Sit-Flat Paper Bags

Sure, sit-flat paper bags are not the condensing steam engine, the telegraph, pneumatic tools, or the dynamo generator but they represent something new: a woman entrepreneur.

After realizing the hassle of bags that would not stand Margaret Knight set out to create a machine for a bag with a flat bottom. She worked with three machinists.

The third machinist, Charles Anan, stole and patented the idea. Anan had asked to see what she was working on and outright ripped it off. During litigation the other machinists testified, Knight showed her notes, and Anan could not entirely explain his patent. Knight won and was awarded her patent in 1871.

She built a large bag business and spent her life making various other innovations, never marrying.

She worked hard: “At the age of seventy, [Knight] is working twenty hours a day on her 89th innovation,” reported the New York Times on Oct. 19, 1913. She died in 1914 with an estate worth $275.05.

Grocery Store Chain / Mass Retailer

The Great Atlantic & Pacific Tea Company (A&P) showed that relying on massive scale could push down prices while running a company profitably.

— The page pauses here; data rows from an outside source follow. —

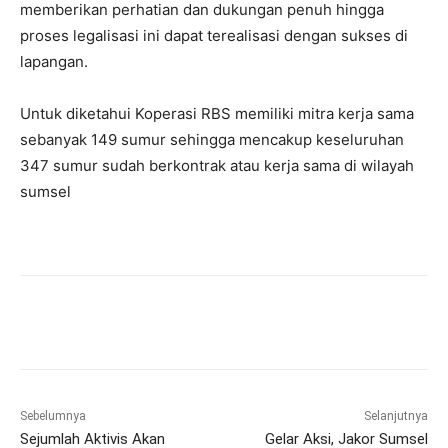
memberikan perhatian dan dukungan penuh hingga
proses legalisasi ini dapat terealisasi dengan sukses di
lapangan.
Untuk diketahui Koperasi RBS memiliki mitra kerja sama
sebanyak 149 sumur sehingga mencakup keseluruhan
347 sumur sudah berkontrak atau kerja sama di wilayah
sumsel
Sebelumnya
Selanjutnya
Sejumlah Aktivis Akan
Gelar Aksi, Jakor Sumsel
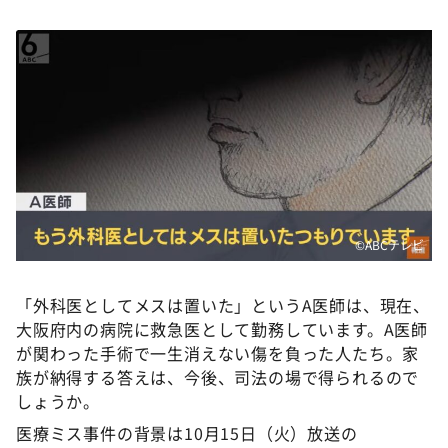
©ABCテレビ
「外科医としてメスは置いた」というA医師は、現在、
大阪府内の病院に救急医として勤務しています。A医師
が関わった手術で一生消えない傷を負った人たち。家
族が納得する答えは、今後、司法の場で得られるので
しょうか。
医療ミス事件の背景は10月15日（火）放送の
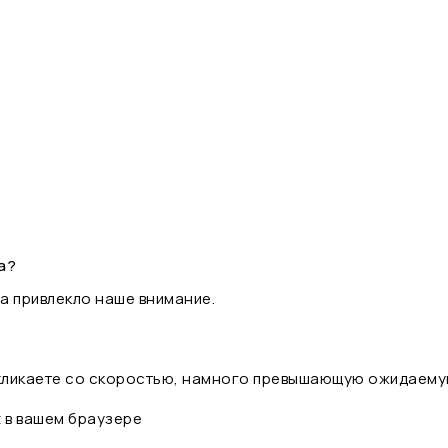
а?
а привлекло наше внимание.
 кликаете со скоростью, намного превышающую ожидаему
t в вашем браузере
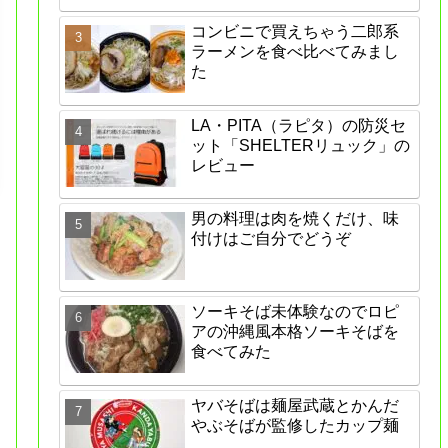
コンビニで買えちゃう二郎系
ラーメンを食べ比べてみまし
た
LA・PITA（ラピタ）の防災セ
ット「SHELTERリュック」の
レビュー
男の料理は肉を焼くだけ、味
付けはご自分でどうぞ
ソーキそば未体験なのでロピ
アの沖縄風本格ソーキそばを
食べてみた
ヤバそばは麺屋武蔵とかんだ
やぶそばが監修したカップ麺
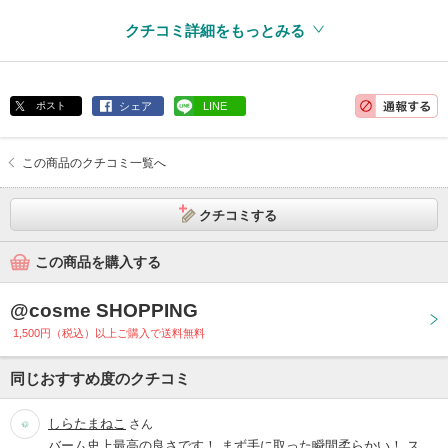
コラーゲン
ヒアルロン酸
無着色
無鉱物油
アルコールフリー
クチコミ詳細をもっとみる
パラベンフリー
ポスト
シェア
LINE
この商品のクチコミ一覧へ
クチコミする
この商品を購入する
@cosme SHOPPING
1,500円（税込）以上ご購入で送料無料
同じおすすめ度のクチコミ
しらたまねこ
さん
バーム史上最高の良さです！ まず手に取った瞬間柔らかい！ ス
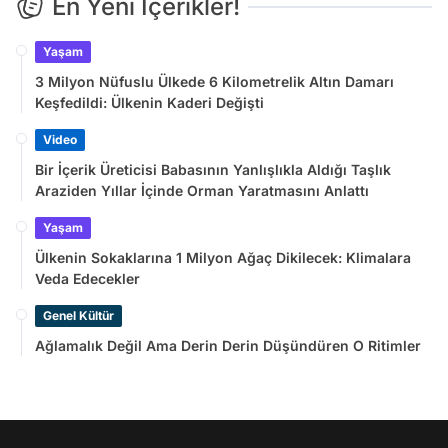
En Yeni İçerikler!
Yaşam
3 Milyon Nüfuslu Ülkede 6 Kilometrelik Altın Damarı
Keşfedildi: Ülkenin Kaderi Değişti
Video
Bir İçerik Üreticisi Babasının Yanlışlıkla Aldığı Taşlık
Araziden Yıllar İçinde Orman Yaratmasını Anlattı
Yaşam
Ülkenin Sokaklarına 1 Milyon Ağaç Dikilecek: Klimalara
Veda Edecekler
Genel Kültür
Ağlamalık Değil Ama Derin Derin Düşündüren O Ritimler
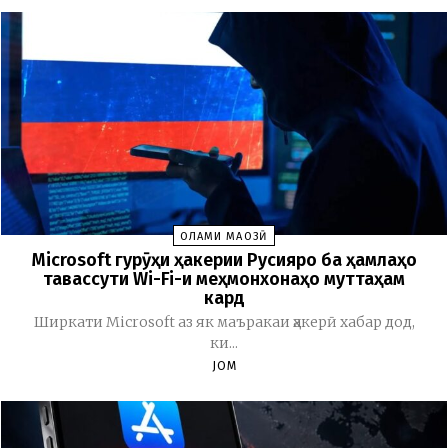
ОЛАМИ МАҶОЗӢ
Microsoft гурӯҳи ҳакерии Русияро ба ҳамлаҳо
тавассути Wi-Fi-и меҳмонхонаҳо муттаҳам
кард
Ширкати Microsoft аз як маъракаи ҳакерӣ хабар дод,
ки...
JOM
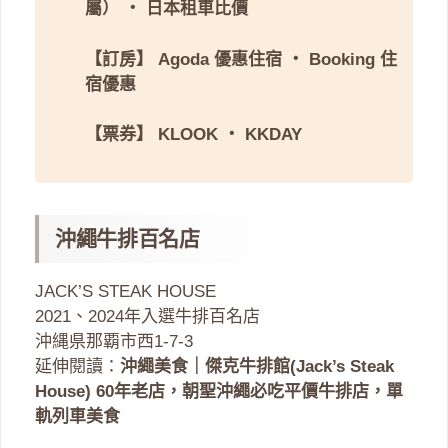
屬）
・
日本租車比價
【訂房】
Agoda 優惠住宿
・
Booking 住
宿優惠
【票券】
KLOOK
・
KKDAY
沖繩牛排百名店
JACK’S STEAK HOUSE
2021、2024年入選牛排百名店
沖縄県那覇市西1-7-3
延伸閱讀：
沖繩美食｜傑克牛排館(Jack’s Steak
House) 60年老店，朝聖沖繩必吃平價牛排店，單
軌列車美食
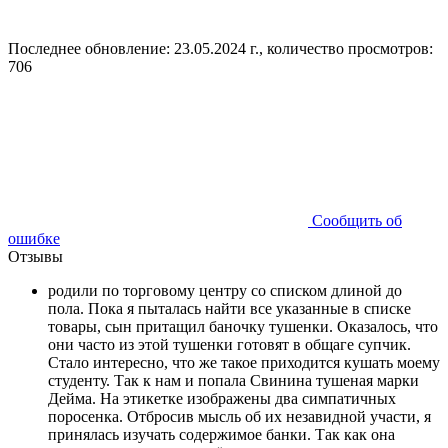
Последнее обновление: 23.05.2024 г., количество просмотров:
706
Сообщить об
ошибке
Отзывы
родили по торговому центру со списком длиной до
пола. Пока я пыталась найти все указанные в списке
товары, сын притащил баночку тушенки. Оказалось, что
они часто из этой тушенки готовят в общаге супчик.
Стало интересно, что же такое приходится кушать моему
студенту. Так к нам и попала Свинина тушеная марки
Дейма. На этикетке изображены два симпатичных
поросенка. Отбросив мысль об их незавидной участи, я
принялась изучать содержимое банки. Так как она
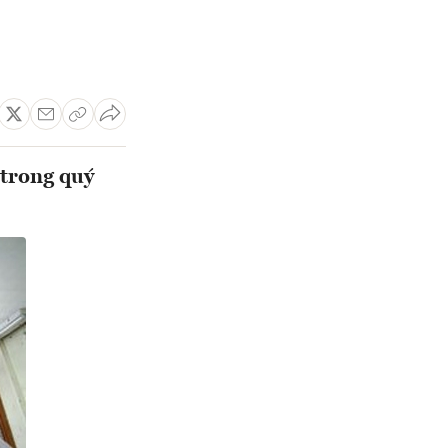
 trong quý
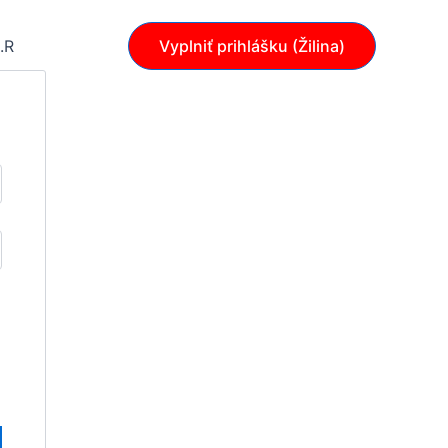
.R
Vyplniť prihlášku (Žilina)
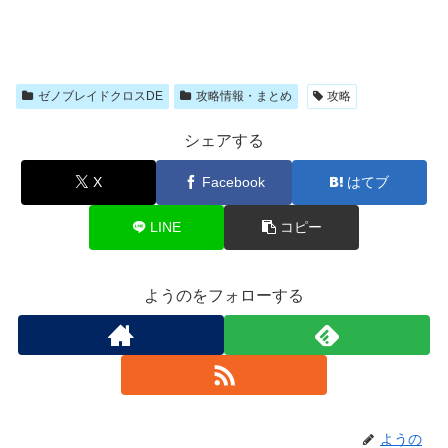
ゼノブレイドクロスDE
攻略情報・まとめ
攻略
シェアする
X
Facebook
はてブ
LINE
コピー
ようのをフォローする
ようの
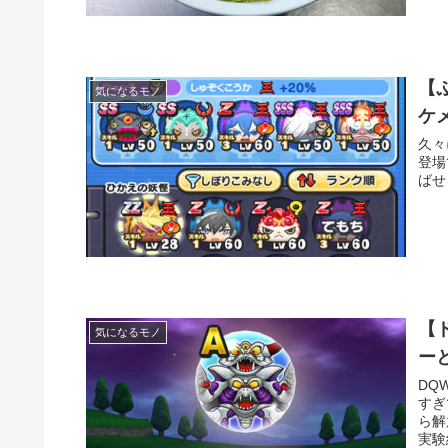
【
気になるモノ
ケ
久々
登場
ばせ
【
気になるモノ
ー
DQ
すぎ
ら解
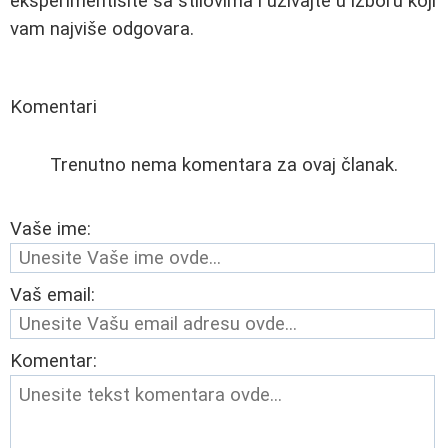
eksperimentišite sa stilovima i uživajte u izboru koji
vam najviše odgovara.
Komentari
Trenutno nema komentara za ovaj članak.
Vaše ime:
Vaš email:
Komentar:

Relying on low prices A&P expanded rapidly. Early A&P stores were full-service. Shoppers, who typically arrived on foot to the neighborhood stores, would tell grocers what they wanted, and the grocers would remove it from shelves or a limited cold storage area. A&P pioneered the use of private label goods, purchasing entire shiploads of tea or trainloads of fruit, packaging the goods into their own containers, and selling it at their stores.

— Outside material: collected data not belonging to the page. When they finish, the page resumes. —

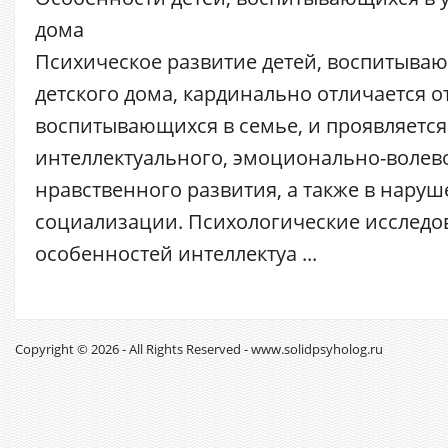
дома
Психическое развитие детей, воспитываю
детского дома, кардинально отличается от
воспитывающихся в семье, и проявляетс
интеллектуального, эмоционально-волево
нравственного развития, а также в нару
социализации. Психологические исследо
особенностей интеллектуа ...
Copyright © 2026 - All Rights Reserved - www.solidpsyholog.ru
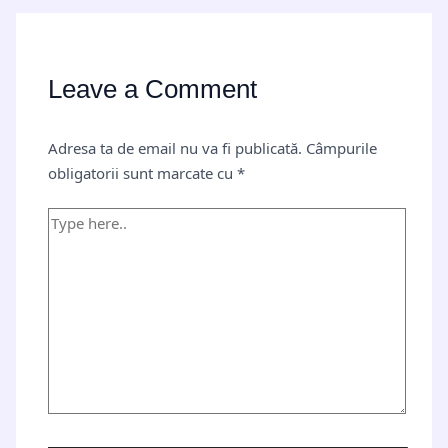
Leave a Comment
Adresa ta de email nu va fi publicată.
Câmpurile
obligatorii sunt marcate cu
*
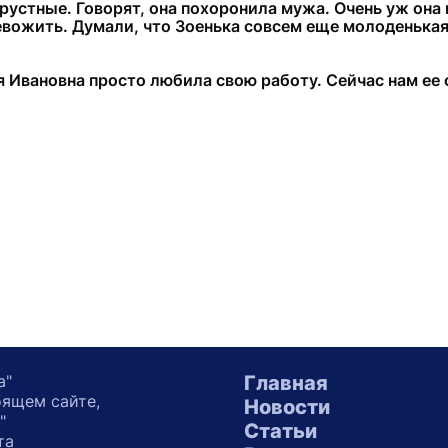
рустные. Говорят, она похоронила мужа. Очень уж она п
евожить. Думали, что Зоенька совсем еще молоденькая 
я Ивановна просто любила свою работу. Сейчас нам ее 
а"
Главная
оящем сайте,
Новости
"
Статьи
та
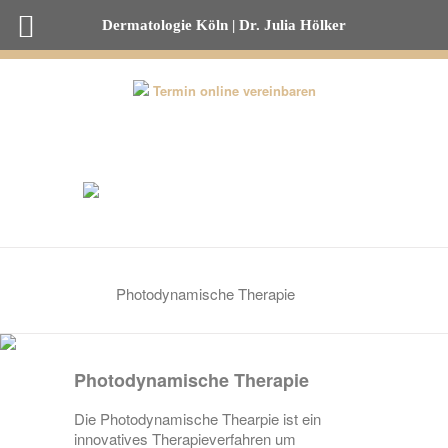
Dermatologie Köln | Dr. Julia Hölker
0221-82 00 53 50
Termin online vereinbaren
Photodynamische Therapie
Photodynamische Therapie
Die Photodynamische Thearpie ist ein
innovatives Therapieverfahren um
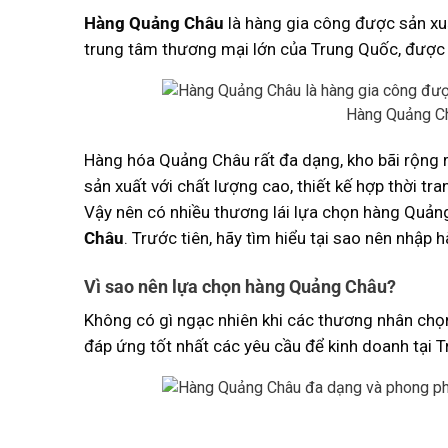
Hàng Quảng Châu
là hàng gia công được sản xu
trung tâm thương mại lớn của Trung Quốc, được c
Hàng Quảng Châ
Hàng hóa Quảng Châu rất đa dạng, kho bãi rộng rã
sản xuất với chất lượng cao, thiết kế hợp thời t
Vậy nên có nhiều thương lái lựa chọn hàng Quảng
Châu
. Trước tiên, hãy tìm hiểu tại sao nên nhập
Vì sao nên lựa chọn hàng Quảng Châu?
Không có gì ngạc nhiên khi các thương nhân ch
đáp ứng tốt nhất các yêu cầu để kinh doanh tại 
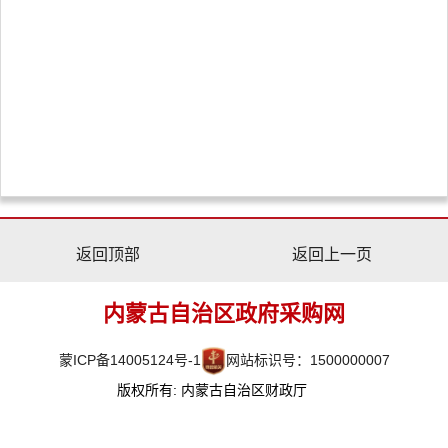
返回顶部
返回上一页
内蒙古自治区政府采购网
蒙ICP备14005124号-1
网站标识号：1500000007
版权所有: 内蒙古自治区财政厅
主办单位: 内蒙古自治区财政厅
地址: 内蒙古呼和浩特市赛罕区敕勒川大街19号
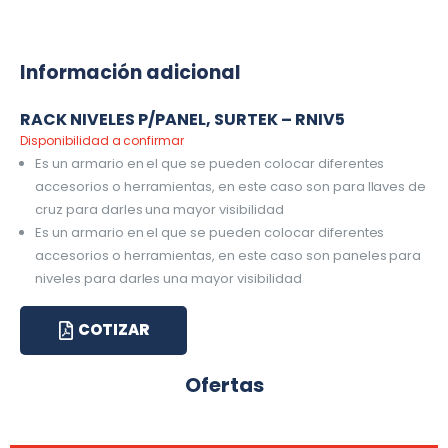
Información adicional
RACK NIVELES P/PANEL, SURTEK – RNIV5
Disponibilidad a confirmar
Es un armario en el que se pueden colocar diferentes
accesorios o herramientas, en este caso son para llaves de
cruz para darles una mayor visibilidad
Es un armario en el que se pueden colocar diferentes
accesorios o herramientas, en este caso son paneles para
niveles para darles una mayor visibilidad
COTIZAR
Ofertas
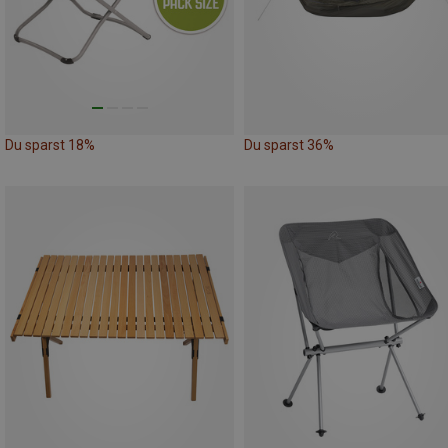
Du sparst 18%
Du sparst 36%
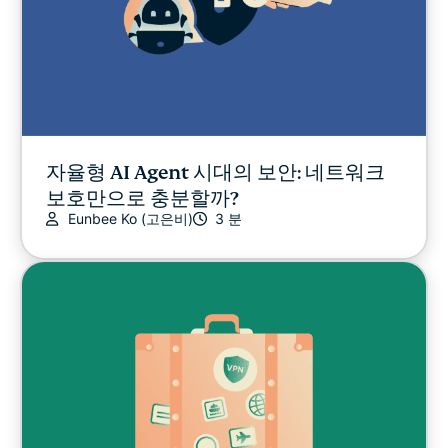
자율형 AI Agent 시대의 보안: 네트워크
보호만으로 충분할까?
Eunbee Ko (고은비)
3 분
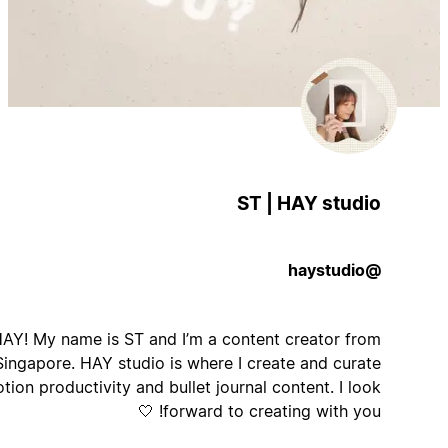
ST | HAY studio
@haystudio
HAY! My name is ST and I’m a content creator from
Singapore. HAY studio is where I create and curate
Notion productivity and bullet journal content. I look
forward to creating with you! 🤍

During WWI A&P sputtered as the US government commandeered food and transport dealing a setback but, after the war, A&P continued to expand. By 1930 A&P was the world’s largest retailer. At one point there were just under 16,000 stores.

In 1946, the US Dept. of Justice used anti-collusion and market protection rules to convict the company of selling food too cheaply. By the 1950’s others started to open more modern and larger stores (A&P evolved into what today we call grocery stores later in its lifecycle).

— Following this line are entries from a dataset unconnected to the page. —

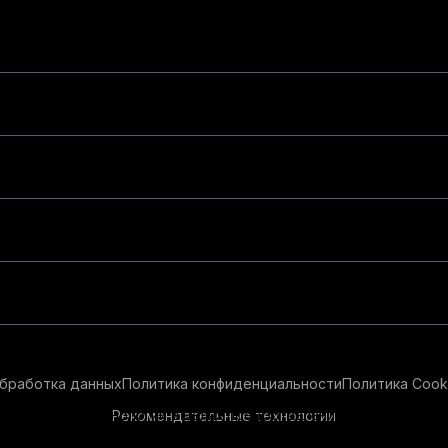
бработка данных
Политика конфиденциальности
Политика Cook
Рекомендательные технологии
ендательные технологии в целях предоставления вам лучшего 
айт, вы соглашаетесь с использованием нами
cookie-файлов
и р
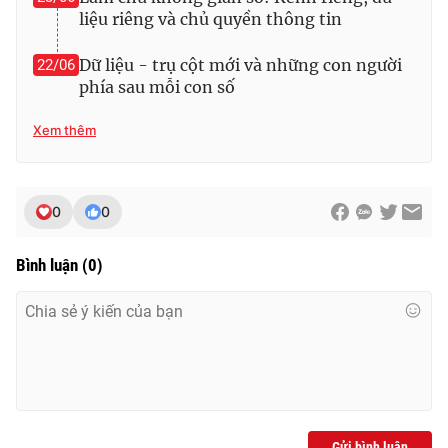
liệu riêng và chủ quyền thông tin
Dữ liệu - trụ cột mới và những con người
22/06
phía sau mỗi con số
Xem thêm
0
0
Bình luận
(
0
)
Gửi bình luận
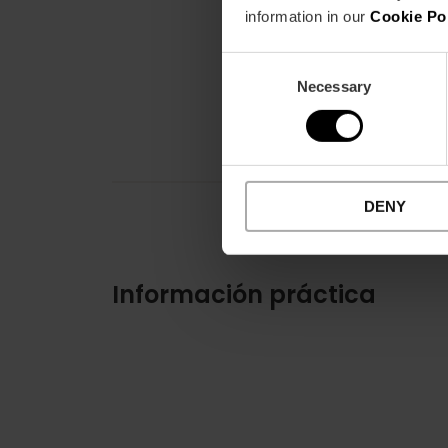
information in our
Cookie Po
Consent
Necessary
Selection
DENY
Información práctica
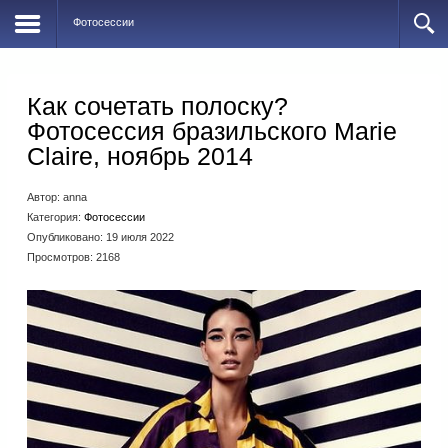
Фотосессии
Как сочетать полоску?
Фотосессия бразильского Marie
Claire, ноябрь 2014
Автор:
anna
Категория:
Фотосессии
Опубликовано: 19 июля 2022
Просмотров: 2168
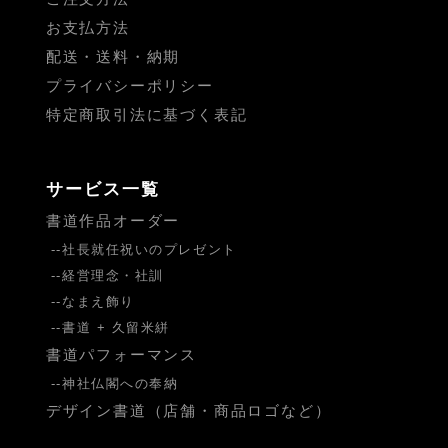
お支払方法
配送・送料・納期
プライバシーポリシー
特定商取引法に基づく表記
サービス一覧
書道作品オーダー
社長就任祝いのプレゼント
経営理念・社訓
なまえ飾り
書道 + 久留米絣
書道パフォーマンス
神社仏閣への奉納
デザイン書道（店舗・商品ロゴなど）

Over time, A&P failed to keep pace. Their “professional” grocers did not like the self-serve enormous supermarkets. They had a large number of small stores but, over time, lower volume than the larger retailers.

After a long decline and two bankruptcies all stores were shuttered Dec. 1, 2015. By 2018 even the old A&P website is defunct.

While A&P thrived, they did so by continually recreating their stores.